Violence in the city, seen as the Taliban's birthplace, broke out on Saturday at around 1:00 pm (0830 GMT) when militants with guns and rocket-propelled grenades attacked the governor's office from nearby buildings.
It spread to sites including the local offices of the intelligence service and several police offices as a total of ten explosions including six suicide blasts rocked the city.
Nearly 50 people have been wounded in the standoff, the first major incident since the Taliban announced the start of its annual spring offensive just over a week ago.
Although the attacks died down overnight, Taliban fighters were on Sunday still occupying one traffic police building, firing shots and rockets.
"It is a complicated building, that is why it has taken a while to clear up but soon we will clear the building of the enemy," said Kandahar border police commander General Abdul Razeq, in charge of the operation.
The building is also close to the local office of the Afghan intelligence service, the National Directorate of Security (NDS).
The city's streets were virtually empty of people Sunday, an AFP reporter said, and roads into the city have been blocked off.
A doctor at Kandahar's main hospital, Mohammad Hashim, gave the number killed in the violence as four, including two civilians and two members of the Afghan security forces.
"We have registered a total of 46 wounded so far. 24 of the wounded are security personnel and the rest are civilians," he said. "We have also registered four dead -- two civilians and two security personnel."
Hashim added that the death toll had risen from two on Saturday.
A total of 12 insurgents were killed in the fighting and seven have been captured, a statement from the defence ministry in Kabul said Sunday.
Although Afghan President Hamid Karzai said Saturday the violence was "revenge" for this week's killing of Al-Qaeda leader Osama bin Laden by US forces in Pakistan, the Taliban said the operation was planned several weeks ahead.
A spokesman for the NATO-led International Security Assistance Force (ISAF) whose troops were involved in the operation, Major General James Laster, described it as a "spring offensive spectacular attack which was thwarted".
There are around 130,000 foreign troops in Afghanistan, two-thirds of them from the United States, battling the Taliban and other insurgents in a war which has lasted nearly ten years.

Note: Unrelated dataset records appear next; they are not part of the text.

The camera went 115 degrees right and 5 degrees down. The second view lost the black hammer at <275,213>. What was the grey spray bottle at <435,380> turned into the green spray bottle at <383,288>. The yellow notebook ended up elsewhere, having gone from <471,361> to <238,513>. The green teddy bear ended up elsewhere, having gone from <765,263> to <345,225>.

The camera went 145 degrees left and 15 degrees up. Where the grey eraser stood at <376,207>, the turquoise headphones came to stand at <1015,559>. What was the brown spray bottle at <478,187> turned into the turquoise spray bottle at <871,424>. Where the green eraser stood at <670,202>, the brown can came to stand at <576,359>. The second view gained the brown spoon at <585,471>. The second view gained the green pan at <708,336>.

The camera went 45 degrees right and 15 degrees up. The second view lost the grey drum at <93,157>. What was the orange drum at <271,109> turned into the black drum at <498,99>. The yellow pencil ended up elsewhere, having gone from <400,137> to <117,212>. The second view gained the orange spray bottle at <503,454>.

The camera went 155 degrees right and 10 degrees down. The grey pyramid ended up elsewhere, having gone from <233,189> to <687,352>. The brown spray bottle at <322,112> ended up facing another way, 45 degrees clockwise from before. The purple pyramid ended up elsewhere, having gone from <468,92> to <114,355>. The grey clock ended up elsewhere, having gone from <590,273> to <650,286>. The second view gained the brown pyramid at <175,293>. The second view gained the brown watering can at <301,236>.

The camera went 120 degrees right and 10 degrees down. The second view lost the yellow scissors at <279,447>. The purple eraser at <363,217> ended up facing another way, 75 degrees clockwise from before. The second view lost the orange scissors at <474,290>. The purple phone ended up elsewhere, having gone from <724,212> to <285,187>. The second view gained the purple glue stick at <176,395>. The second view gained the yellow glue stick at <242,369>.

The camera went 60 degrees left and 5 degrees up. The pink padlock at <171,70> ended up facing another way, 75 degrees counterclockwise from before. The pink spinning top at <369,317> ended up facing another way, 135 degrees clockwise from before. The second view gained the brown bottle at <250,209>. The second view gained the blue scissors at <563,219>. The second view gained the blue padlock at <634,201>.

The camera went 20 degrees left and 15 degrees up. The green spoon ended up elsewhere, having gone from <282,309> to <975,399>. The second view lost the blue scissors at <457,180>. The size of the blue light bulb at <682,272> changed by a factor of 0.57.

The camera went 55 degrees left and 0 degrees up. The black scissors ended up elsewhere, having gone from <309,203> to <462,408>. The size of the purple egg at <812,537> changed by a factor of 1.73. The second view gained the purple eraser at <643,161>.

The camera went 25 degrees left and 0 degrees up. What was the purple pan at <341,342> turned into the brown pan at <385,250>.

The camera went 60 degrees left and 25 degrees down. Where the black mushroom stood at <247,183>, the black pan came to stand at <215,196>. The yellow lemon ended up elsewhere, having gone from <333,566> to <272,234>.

Limited withdrawals from seven relatively peaceful areas are due to start in July ahead of the planned end of foreign combat operations in 2014.
International forces say that Kandahar and the surrounding area are now safer following months of intense fighting last year to clear traditional Taliban strongholds.
But government officials and institutions are still frequently targeted by militants in the city, the biggest in Afghanistan's restive south.
Nearly 500 Taliban prisoners escaped from Kandahar's prison last month through a huge tunnel in a major embarrassment for the authorities.
Also in April, Kandahar's police chief was killed by an attacker in a police uniform, while in January Wesa's deputy was assassinated.